- Texte source
──────────

Le samedi 30 novembre, l'ACER organisait un parcours mémoriel dans le quartier de la Gare d'Austerlitz.

Pour cette occasion, notre ami, Ramon CHICHARRO, a effectué quelques recherches qui ont permis aux participants de jouir d'une information plus complète au cours de cette excursion.

Nous publions, ci-dessous, les notes de Ramon.

LE XIIIe arrondissement  (Gare –Salpêtrière)  dans les années 30

Il est bien difficile aujourd’hui de se représenter ce qu’était  ce secteur du XIIIe.

Le XIIIe arrondissement était dans les années 1930 un quartier industrieux et populaire.

Un quartier industrieux :

Le long des voies qui partaient de la Gare d’Austerlitz se succédaient non seulement des ateliers de réparations, des dépôts de machines, des bâtiments administratifs de la Compagnie des Chemins de fer d’Orléans, de vastes entrepôts (c’est d’ailleurs dans un entrepôt, 43 quai de la Gare, que les allemands vont installer un de leur trois camps de Paris qui étaient spécialisés dans le pillage des appartements dans le cadre  de l’opération « Meuble »)  mais aussi des industries alimentaires (les raffineries Say, les Grands Moulins de Paris)…

 

Plus à l’ouest, il y avait des industries automobiles  (Panhard et Levassor, Delahaye),  métallurgique (Gnôme et Rhône qui fabriquait des moteurs d’avions,..), les dépôts de métro-bus ….

Une implantation ouvrière :

Vivait une population laborieuse, dans des conditions parfois bien indignes ; ce mécontentement  social se traduisait par la lutte et le vote.

Ce secteur avait un conseiller municipal communiste (1919-1929) Jean Colly.

Aux élections législatives de 1932, le PCF présente Pierre Sémard  dans la circonscription « Maison Blanche – Croulebarbe » et Lucien Monjauvis dans celle de « Gare-Salpêtrière ». Ce dernier, qui deviendra un des deux préfets communistes à la Libération (l’autre étant un ancien d’Espagne, Jean Chaintron) est élu.

Pour les soutenir, un journal est crée en 1932 «  La barricade du XIIIe » qui deviendra en 1936 « La vie du XIIIe »

. Les événements de la cité Jeanne d’Arc (1er mai 1934)

Une des cités les plus connues et des plus insalubres (car promise à la démolition et à la reconstruction depuis 1911) était la Cité jeanne d’Arc. Celle-ci fera la une des journaux en 1934

Après le défilé, et la dispersion de la manifestation du 1er mai 1934, lorsque les manifestants apprirent que des interpellations avaient eu lieu et que leur député, Lucien Monjauvis ; avait été arrêté, les habitants de la cité Jeanne d’Arc commencèrent à dresser des barricades et résistèrent toute la nuit aux assauts des forces de l’ « ordre ».

De cette cité partirent au moins trois volontaires : Aleyaume , Zucker, Félix Dastillon. Ce dernier, dans sa biographie de brigadiste, à la question sur les manifestations auxquelles il a participé, répond « Sacco-Vanzetti, 9 et 12 février 1934, Cité Jeanne d’Arc. »

──────────

- Travail à faire
1. Traduisez en anglais la phrase suivante du texte sur le XIIIe arrondissement : « Le XIIIe arrondissement était dans les années 1930 un quartier industrieux et populaire. »
2. Donnez la suite du texte sur le XIIIe arrondissement dans les années 1930, en reprenant après sa dernière phrase.

- Données
──────────

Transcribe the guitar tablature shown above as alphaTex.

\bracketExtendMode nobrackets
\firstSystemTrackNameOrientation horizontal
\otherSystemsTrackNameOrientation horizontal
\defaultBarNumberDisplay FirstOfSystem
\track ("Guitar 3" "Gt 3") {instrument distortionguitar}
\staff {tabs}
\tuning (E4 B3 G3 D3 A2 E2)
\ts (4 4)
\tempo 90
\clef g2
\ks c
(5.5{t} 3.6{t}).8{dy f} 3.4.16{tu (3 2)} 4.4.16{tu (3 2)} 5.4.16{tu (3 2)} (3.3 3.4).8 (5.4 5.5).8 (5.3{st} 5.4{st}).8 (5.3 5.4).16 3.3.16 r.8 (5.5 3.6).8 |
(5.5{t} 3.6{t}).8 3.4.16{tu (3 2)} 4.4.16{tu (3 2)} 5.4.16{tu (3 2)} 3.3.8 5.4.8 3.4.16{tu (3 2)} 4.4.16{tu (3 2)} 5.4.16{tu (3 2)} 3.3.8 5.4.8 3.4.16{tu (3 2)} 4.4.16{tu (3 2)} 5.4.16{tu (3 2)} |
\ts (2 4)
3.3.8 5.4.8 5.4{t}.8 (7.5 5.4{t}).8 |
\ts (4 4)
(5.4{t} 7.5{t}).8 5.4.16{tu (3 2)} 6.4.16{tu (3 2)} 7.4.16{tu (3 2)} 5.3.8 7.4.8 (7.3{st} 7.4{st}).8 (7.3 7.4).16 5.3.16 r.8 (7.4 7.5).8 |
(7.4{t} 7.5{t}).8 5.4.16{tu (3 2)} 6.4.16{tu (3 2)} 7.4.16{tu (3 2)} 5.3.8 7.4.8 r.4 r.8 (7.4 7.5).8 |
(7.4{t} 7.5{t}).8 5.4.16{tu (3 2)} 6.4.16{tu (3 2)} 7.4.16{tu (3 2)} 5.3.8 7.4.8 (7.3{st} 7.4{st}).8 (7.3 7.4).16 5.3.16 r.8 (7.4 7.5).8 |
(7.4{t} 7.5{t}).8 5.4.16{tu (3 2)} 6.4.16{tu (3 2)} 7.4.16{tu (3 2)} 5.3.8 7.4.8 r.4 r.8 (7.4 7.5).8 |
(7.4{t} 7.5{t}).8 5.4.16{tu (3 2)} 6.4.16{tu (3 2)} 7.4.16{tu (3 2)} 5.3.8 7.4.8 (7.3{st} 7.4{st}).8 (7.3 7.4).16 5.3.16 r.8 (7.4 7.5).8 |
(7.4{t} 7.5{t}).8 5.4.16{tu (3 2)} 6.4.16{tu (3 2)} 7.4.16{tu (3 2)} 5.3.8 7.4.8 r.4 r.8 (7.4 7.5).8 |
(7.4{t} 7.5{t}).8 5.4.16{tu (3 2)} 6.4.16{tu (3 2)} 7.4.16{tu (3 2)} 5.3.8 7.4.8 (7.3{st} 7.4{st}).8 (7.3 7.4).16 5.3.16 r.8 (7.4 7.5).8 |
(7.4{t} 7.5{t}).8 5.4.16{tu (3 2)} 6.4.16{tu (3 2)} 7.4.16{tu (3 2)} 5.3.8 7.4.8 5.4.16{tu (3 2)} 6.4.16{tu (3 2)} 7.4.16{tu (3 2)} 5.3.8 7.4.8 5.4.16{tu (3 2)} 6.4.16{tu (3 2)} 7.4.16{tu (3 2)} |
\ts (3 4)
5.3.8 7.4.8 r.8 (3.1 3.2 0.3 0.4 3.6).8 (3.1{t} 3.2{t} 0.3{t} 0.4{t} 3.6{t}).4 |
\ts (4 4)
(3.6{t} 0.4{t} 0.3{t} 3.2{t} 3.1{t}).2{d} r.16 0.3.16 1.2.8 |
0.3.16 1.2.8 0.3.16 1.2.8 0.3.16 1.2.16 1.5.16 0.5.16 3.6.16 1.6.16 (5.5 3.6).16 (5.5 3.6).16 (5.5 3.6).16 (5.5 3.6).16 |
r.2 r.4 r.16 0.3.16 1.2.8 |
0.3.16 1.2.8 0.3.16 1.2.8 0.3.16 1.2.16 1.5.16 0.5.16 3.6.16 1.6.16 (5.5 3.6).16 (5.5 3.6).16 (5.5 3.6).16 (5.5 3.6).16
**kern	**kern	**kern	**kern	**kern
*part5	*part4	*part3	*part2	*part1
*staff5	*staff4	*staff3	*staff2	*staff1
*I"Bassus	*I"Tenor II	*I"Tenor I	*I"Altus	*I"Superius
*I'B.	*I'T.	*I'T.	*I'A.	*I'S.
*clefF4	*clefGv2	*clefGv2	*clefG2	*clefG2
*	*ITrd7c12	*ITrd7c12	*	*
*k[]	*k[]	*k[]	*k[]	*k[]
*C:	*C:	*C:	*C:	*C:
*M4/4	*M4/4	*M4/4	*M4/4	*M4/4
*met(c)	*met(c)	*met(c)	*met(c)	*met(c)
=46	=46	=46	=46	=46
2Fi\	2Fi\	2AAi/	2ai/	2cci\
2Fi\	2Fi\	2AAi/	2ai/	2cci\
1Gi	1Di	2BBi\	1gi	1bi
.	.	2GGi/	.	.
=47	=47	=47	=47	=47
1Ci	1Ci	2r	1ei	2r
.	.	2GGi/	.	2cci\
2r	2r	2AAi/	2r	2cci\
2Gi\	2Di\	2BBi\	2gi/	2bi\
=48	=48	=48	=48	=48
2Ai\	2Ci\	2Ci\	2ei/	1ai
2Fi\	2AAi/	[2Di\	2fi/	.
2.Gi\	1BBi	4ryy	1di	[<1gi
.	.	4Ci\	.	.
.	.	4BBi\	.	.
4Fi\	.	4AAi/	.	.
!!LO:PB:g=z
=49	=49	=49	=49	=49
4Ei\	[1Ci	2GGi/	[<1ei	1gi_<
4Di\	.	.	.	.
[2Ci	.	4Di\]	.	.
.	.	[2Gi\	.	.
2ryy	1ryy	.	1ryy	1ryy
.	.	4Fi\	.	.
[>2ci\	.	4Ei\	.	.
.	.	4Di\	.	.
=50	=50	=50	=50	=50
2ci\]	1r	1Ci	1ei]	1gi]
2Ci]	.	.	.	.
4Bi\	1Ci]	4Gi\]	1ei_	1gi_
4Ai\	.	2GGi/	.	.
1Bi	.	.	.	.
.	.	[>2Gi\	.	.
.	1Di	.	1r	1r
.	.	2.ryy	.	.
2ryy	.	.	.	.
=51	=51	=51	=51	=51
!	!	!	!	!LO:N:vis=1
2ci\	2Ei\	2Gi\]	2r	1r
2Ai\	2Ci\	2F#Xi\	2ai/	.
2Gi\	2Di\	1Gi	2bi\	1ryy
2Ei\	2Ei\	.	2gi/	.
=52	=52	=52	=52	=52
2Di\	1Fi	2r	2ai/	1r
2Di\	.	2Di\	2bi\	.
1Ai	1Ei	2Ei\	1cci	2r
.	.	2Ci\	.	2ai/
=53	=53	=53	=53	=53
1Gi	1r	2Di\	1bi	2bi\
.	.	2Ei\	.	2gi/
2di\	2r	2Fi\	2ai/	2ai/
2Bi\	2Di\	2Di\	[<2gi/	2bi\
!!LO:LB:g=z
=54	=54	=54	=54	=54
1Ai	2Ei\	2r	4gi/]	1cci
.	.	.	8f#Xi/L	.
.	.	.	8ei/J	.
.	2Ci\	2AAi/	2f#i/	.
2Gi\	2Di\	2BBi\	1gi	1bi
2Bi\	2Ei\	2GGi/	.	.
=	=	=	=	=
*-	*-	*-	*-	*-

──────────

- Corrigé des exercices
1. In the 1930s, the 13th arrondissement was an industrious, working-class neighborhood.

2.
La Vie du 13e

Le journal va soutenir la politique du PCF  pour aider l’Espagne républicaine. Il publiera de nombreux  extraits de lettre de volontaires. En voici deux, tirés du livre «  Le 13e arrondissement de Paris- du Front Populaire à la Libération » :

«  … Nous sommes sur le front où tous les camarades, et en particulier ceux du 13e, se conduisent bien. Vous n’êtes pas sans connaître la réputation des Brigades internationales. En tous cas, avec elles, les espagnols prennent confiance.

…les camarades Largentier, Chevot, Zucker, etc., se font remarquer. Beyer a été blessé. En somme le 13e est à l’honneur. »

«  Nous sommes en train de subir un bombardement, mais ils tapent à côté.

Nous luttons avec nos héroïques camarades espagnols.les fascistes bombardent la population civile en faveur de l’Espagne républicaine et c’est cette racaille qui a la prétention de se poser en civilisateurs.

J’ai lu les grandes manifestations en faveur de l’Espagne républicaine ; il faut faire encore plus… »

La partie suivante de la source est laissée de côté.